The US Drug Enforcement Administration (DEA) relaxed the enforcement of some rules, for example, by waiving the requirement for an in-person visit with a physician to be prescribed controlled substances (DEA: DEA's Response to COVID-19 (Mar. 20, 2020)). Health care providers also do not have to register with the DEA in each state if they are registered in at least one state (DEA: DEA Policy: Exception to Separate Registration Requirements Across State Lines (Mar. 25, 2020)).
CMS waived Medicare and Medicaid requirements that out-of-state providers be licensed in the state where they are providing services if they are licensed in another state, which under:
  • Medicare allows providers licensed in one state to provide services to patients in another state (including via telehealth).
  • Medicaid does not preempt state-specific licensure restrictions. However, all states and the District of Columbia introduced licensure flexibilities during the public health emergency (see State COVID-19 Telehealth Waivers for Private Payors Chart).

How should providers protect against legal liability related to providing telehealth services during the pandemic?

To protect against legal liability, clear communication with new and existing clients and patients is necessary.
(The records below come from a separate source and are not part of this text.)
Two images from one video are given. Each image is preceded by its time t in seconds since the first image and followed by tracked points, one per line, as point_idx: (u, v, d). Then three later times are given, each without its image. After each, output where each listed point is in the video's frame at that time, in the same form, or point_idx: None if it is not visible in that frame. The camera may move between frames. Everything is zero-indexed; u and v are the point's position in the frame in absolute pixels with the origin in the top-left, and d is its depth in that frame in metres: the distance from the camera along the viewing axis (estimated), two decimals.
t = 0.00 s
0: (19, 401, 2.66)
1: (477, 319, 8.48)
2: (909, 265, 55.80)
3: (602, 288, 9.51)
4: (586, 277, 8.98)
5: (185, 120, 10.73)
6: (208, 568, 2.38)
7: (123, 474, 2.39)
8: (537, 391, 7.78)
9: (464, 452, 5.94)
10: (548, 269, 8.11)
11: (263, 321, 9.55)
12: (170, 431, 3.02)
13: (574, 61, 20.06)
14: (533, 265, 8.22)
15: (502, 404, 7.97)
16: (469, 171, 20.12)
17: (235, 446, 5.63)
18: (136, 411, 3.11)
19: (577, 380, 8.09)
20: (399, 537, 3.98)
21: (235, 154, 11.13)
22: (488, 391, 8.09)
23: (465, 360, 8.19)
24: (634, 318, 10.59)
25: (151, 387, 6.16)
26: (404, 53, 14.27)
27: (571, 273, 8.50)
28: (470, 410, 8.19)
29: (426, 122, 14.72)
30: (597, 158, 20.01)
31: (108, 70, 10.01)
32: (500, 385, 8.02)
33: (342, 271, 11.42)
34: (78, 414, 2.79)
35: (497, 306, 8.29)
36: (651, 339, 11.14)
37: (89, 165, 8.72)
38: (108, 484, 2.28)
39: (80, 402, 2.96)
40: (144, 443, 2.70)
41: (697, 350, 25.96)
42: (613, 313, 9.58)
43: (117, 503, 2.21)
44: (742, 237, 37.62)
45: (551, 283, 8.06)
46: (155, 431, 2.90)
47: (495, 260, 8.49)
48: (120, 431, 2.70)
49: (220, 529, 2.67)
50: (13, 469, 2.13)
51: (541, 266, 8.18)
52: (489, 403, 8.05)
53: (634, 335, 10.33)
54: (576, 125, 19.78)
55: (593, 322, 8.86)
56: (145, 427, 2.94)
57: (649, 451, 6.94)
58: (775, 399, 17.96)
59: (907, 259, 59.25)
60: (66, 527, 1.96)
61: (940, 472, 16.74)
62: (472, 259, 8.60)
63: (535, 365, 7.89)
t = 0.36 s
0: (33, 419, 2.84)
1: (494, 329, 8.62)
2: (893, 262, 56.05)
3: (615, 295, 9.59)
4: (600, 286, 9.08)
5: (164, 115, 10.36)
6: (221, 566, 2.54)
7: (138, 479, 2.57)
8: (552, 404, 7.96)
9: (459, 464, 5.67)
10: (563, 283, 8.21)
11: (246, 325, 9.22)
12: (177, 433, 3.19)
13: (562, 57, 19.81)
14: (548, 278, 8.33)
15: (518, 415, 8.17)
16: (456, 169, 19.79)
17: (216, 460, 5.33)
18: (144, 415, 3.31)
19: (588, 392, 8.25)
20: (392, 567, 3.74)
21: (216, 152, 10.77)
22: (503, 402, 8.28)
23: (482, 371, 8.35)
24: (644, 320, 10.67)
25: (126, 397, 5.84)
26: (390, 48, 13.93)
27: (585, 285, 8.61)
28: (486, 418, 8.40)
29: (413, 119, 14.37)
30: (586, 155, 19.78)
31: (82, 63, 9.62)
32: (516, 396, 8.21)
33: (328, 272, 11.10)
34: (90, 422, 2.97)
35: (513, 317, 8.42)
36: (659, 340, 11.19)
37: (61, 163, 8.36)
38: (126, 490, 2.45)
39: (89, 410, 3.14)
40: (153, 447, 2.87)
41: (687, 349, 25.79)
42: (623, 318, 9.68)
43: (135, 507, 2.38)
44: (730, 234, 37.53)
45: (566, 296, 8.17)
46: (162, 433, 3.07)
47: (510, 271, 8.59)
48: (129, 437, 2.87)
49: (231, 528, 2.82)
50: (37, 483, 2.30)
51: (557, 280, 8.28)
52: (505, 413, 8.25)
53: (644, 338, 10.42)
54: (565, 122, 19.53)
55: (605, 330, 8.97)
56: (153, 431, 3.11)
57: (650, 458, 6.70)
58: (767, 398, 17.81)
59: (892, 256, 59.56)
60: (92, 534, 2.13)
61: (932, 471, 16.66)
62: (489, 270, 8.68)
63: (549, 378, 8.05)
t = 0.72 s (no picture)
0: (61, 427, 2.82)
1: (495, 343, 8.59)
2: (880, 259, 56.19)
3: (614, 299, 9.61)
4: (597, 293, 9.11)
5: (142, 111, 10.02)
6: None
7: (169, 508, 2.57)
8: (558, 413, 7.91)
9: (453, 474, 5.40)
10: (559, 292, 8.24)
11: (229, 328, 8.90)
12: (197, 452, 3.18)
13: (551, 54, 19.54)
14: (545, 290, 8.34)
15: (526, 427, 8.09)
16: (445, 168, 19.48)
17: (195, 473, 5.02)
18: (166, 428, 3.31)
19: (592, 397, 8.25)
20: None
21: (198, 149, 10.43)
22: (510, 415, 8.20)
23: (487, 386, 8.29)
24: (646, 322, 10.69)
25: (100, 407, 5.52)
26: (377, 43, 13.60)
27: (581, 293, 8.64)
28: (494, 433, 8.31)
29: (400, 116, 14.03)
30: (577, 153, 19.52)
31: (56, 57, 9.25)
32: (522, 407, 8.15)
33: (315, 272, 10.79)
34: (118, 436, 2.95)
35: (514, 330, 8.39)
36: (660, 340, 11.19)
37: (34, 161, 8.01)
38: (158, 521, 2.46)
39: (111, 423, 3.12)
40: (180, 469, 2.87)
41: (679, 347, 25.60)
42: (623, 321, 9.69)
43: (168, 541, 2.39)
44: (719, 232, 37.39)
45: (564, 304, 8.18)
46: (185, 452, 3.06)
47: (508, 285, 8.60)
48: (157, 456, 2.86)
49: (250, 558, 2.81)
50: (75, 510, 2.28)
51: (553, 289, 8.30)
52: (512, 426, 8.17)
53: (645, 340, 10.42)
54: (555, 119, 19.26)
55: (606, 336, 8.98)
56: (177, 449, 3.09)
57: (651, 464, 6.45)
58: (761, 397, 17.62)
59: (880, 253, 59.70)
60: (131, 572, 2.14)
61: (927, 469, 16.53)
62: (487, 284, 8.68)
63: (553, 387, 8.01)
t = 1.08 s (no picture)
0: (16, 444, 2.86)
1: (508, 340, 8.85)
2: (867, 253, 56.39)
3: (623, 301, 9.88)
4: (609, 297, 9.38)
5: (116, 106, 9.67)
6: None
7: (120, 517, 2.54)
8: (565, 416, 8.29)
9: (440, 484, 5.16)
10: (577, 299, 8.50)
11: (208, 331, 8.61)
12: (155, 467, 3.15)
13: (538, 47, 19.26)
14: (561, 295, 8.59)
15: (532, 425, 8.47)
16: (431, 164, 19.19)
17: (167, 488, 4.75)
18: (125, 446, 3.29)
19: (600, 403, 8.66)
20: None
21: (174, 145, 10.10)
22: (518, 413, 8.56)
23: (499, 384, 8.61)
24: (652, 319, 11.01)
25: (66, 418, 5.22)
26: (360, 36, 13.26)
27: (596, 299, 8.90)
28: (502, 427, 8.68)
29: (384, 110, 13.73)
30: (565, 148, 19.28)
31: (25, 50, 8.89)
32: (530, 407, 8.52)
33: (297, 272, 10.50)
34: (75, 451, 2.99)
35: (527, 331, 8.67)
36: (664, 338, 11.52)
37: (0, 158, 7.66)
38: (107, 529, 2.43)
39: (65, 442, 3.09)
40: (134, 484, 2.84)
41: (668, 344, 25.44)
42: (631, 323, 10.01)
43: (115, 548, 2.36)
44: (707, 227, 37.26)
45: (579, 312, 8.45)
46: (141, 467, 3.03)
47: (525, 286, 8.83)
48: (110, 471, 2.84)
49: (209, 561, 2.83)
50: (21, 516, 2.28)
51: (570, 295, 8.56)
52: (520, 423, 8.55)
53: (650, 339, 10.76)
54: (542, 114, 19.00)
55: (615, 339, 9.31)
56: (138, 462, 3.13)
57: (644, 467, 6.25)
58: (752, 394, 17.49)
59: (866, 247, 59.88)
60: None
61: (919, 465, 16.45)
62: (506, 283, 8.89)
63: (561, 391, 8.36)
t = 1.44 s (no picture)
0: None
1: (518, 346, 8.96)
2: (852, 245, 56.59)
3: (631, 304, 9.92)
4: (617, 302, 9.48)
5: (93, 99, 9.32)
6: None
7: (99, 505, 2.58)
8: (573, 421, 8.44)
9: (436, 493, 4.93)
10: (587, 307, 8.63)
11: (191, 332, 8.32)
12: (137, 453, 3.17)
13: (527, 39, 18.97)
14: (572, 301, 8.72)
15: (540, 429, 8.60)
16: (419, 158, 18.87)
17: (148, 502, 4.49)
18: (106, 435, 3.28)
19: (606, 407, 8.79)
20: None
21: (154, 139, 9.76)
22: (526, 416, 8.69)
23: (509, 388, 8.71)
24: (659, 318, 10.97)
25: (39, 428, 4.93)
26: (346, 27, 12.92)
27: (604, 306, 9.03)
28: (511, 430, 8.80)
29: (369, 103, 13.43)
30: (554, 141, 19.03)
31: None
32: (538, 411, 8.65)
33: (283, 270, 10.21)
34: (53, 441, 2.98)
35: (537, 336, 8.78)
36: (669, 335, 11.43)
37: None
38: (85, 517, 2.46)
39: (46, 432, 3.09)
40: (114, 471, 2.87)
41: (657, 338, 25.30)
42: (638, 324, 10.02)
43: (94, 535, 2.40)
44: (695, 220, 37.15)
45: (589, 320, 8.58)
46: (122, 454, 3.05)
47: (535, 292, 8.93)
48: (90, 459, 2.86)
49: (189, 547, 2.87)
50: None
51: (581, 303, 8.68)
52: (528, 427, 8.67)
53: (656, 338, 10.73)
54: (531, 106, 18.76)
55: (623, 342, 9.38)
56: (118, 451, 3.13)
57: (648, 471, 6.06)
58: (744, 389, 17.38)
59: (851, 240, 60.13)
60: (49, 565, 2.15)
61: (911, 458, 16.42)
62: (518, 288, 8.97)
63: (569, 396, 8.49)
Clients and patients should be notified of all new policies and procedures implemented during the pandemic.
Consent forms are useful to:
  • Explain what to expect from a telehealth visit, the benefits and risks of mental health services provided through telehealth, any fees, and confidentiality measures.
  • Discuss confidentiality and the patient must consider privacy if family or anyone else are nearby.
  • Get the patient's informed consent in writing before the first telehealth session.
Documentation is also an important measure to avoid legal liability. Details of the conversation about informed consent should be documented in the patient's medical record, including if an existing patient declines to engage in telehealth. All outreach attempts, referrals offered, and related actions should be recorded in the medical record. Providers should document each telehealth session and if in-person treatment is discussed, this discussion regarding policies, procedures, and safety measures should be documented.
Providers should continuously review federal, state, and private payor requirements to ensure that existing waivers still apply or if transition dates have been announced. When the waivers expire, immediately notify all clients and patients to explain the procedures that may change to comply with the updated or reinstated requirements.
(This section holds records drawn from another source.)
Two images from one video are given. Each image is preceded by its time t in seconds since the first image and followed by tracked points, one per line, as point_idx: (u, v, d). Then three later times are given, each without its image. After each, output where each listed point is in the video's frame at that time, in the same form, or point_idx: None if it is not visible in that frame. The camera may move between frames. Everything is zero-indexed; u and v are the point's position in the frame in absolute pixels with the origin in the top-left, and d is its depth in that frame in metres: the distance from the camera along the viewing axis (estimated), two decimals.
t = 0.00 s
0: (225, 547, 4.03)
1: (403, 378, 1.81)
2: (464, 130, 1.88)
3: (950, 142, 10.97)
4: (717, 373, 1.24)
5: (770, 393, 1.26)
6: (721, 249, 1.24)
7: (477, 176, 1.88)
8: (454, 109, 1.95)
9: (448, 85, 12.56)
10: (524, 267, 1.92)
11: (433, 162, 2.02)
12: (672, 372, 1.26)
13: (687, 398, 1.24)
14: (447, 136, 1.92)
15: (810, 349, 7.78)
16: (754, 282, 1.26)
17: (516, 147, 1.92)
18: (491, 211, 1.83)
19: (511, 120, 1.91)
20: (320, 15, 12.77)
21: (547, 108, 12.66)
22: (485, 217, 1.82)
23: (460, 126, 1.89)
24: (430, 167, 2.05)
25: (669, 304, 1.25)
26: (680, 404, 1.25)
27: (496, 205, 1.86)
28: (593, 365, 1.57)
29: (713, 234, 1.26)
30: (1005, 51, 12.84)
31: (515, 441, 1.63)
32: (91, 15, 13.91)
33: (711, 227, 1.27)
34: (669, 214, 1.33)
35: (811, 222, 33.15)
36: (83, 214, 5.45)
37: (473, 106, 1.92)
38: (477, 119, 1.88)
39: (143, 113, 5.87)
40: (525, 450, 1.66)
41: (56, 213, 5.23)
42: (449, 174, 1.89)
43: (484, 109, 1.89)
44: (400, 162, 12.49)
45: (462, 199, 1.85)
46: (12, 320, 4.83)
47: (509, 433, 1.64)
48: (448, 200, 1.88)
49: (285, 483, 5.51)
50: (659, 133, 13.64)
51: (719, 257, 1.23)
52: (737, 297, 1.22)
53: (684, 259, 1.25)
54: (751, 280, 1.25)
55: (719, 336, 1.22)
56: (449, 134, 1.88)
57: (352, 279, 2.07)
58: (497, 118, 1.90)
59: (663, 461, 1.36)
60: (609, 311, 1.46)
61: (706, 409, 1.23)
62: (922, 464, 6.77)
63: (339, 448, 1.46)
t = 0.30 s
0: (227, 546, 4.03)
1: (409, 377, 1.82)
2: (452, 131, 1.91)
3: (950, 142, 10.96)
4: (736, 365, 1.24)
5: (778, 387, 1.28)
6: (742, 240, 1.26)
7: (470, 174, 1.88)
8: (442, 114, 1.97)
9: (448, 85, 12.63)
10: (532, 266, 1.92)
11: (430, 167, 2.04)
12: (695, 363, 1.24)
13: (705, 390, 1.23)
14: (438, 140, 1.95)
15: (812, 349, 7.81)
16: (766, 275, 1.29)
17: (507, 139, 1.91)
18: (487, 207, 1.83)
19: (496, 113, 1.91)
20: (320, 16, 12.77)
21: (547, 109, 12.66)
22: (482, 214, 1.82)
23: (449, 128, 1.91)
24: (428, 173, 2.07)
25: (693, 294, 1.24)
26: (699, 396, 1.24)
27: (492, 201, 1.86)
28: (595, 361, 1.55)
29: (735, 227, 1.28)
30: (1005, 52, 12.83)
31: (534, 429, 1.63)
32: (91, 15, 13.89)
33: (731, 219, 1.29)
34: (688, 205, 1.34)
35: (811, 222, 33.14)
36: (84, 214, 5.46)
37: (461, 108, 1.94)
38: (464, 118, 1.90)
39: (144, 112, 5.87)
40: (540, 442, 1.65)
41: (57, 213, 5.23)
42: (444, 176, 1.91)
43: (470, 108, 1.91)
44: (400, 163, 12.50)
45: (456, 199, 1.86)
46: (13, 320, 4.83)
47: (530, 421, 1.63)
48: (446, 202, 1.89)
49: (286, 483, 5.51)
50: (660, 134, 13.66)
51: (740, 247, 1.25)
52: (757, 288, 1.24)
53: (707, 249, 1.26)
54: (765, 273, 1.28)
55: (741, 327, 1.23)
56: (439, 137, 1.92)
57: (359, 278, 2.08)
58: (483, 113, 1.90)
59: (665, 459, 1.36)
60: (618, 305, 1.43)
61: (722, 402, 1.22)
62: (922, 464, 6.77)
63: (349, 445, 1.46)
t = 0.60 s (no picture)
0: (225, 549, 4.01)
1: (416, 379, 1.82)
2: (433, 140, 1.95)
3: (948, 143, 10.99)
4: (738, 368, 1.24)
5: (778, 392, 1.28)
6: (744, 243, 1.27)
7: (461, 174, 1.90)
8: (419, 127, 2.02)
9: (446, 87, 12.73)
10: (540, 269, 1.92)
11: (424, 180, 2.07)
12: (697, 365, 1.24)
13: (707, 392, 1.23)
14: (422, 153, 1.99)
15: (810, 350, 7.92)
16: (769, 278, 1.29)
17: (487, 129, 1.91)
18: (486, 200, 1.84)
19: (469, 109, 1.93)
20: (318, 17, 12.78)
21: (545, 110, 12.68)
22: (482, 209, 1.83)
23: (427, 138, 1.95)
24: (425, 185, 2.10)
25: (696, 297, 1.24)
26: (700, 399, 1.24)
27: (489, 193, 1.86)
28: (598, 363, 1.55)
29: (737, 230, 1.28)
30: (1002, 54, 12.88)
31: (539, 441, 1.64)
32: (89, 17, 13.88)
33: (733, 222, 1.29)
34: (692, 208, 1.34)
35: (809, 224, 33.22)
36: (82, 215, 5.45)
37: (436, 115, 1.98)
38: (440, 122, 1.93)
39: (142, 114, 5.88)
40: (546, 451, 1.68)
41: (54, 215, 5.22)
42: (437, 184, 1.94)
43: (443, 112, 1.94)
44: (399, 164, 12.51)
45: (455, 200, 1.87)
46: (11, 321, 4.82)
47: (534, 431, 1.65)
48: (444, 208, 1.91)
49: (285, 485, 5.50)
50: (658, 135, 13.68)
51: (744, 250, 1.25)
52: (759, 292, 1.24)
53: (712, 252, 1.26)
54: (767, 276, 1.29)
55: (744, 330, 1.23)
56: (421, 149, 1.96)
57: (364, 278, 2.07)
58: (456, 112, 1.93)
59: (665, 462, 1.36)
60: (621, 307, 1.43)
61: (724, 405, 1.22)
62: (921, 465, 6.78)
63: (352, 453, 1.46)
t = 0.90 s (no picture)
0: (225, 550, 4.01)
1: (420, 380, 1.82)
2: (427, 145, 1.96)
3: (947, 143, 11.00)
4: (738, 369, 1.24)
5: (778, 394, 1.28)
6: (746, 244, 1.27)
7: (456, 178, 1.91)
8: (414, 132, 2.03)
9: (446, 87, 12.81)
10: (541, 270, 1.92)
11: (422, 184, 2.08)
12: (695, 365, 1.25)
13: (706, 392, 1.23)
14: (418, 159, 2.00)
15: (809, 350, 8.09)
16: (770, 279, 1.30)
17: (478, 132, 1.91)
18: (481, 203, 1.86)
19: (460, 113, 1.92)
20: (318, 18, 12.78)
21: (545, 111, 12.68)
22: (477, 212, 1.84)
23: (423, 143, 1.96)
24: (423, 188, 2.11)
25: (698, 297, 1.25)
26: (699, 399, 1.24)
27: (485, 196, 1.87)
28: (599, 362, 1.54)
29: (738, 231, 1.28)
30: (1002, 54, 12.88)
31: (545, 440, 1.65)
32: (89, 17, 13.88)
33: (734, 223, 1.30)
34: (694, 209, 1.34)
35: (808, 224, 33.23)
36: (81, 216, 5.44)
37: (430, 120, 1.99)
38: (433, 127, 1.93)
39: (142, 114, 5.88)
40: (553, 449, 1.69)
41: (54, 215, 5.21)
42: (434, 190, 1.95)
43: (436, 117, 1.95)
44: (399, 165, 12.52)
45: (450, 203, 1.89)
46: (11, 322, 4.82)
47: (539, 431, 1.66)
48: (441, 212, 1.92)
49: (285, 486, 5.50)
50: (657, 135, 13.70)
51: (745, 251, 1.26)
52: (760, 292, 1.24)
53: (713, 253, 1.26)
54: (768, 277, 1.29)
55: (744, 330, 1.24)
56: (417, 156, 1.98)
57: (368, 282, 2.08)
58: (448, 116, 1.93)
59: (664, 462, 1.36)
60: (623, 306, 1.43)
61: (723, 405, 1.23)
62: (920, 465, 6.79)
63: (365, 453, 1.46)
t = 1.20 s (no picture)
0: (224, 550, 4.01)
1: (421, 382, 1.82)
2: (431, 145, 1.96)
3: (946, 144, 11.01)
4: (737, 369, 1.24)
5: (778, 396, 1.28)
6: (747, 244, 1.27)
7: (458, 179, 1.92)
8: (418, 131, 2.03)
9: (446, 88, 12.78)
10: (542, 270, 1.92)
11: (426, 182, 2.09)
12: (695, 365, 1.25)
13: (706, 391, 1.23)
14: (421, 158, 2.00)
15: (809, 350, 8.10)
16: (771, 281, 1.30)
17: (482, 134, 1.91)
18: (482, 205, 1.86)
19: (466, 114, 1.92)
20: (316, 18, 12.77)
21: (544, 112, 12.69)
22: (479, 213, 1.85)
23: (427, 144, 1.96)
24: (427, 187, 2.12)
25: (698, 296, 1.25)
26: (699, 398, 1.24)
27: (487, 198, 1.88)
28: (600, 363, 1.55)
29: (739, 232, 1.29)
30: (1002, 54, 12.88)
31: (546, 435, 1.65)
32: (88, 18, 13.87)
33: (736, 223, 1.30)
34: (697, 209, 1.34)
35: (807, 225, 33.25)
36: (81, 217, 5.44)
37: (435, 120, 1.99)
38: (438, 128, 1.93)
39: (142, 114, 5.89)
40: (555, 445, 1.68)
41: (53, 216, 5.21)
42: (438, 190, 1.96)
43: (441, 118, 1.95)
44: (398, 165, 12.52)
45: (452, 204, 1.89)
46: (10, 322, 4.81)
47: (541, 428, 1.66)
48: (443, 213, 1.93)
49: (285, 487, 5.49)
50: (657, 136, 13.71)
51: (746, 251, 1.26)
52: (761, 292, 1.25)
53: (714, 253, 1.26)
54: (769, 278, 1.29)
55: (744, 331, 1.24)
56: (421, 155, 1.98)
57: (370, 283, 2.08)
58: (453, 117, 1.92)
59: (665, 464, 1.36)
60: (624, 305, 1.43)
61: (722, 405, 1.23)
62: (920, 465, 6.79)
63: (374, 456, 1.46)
What changes should be made for the future both in non-pandemic times and in the event of another crisis?

To better facilitate mental health treatment and comply with changing requirements going forward or in handling the next crisis, there should be an increased use of electronic medical records so that providers can access a patient's record from any secure location. Stronger protections for providers against liability stemming from relaxed federal and state regulations are favorable. The continued use of telehealth and payment parity (reimbursement at the same rate as if the same service is provided in-person) for telehealth services is advisable.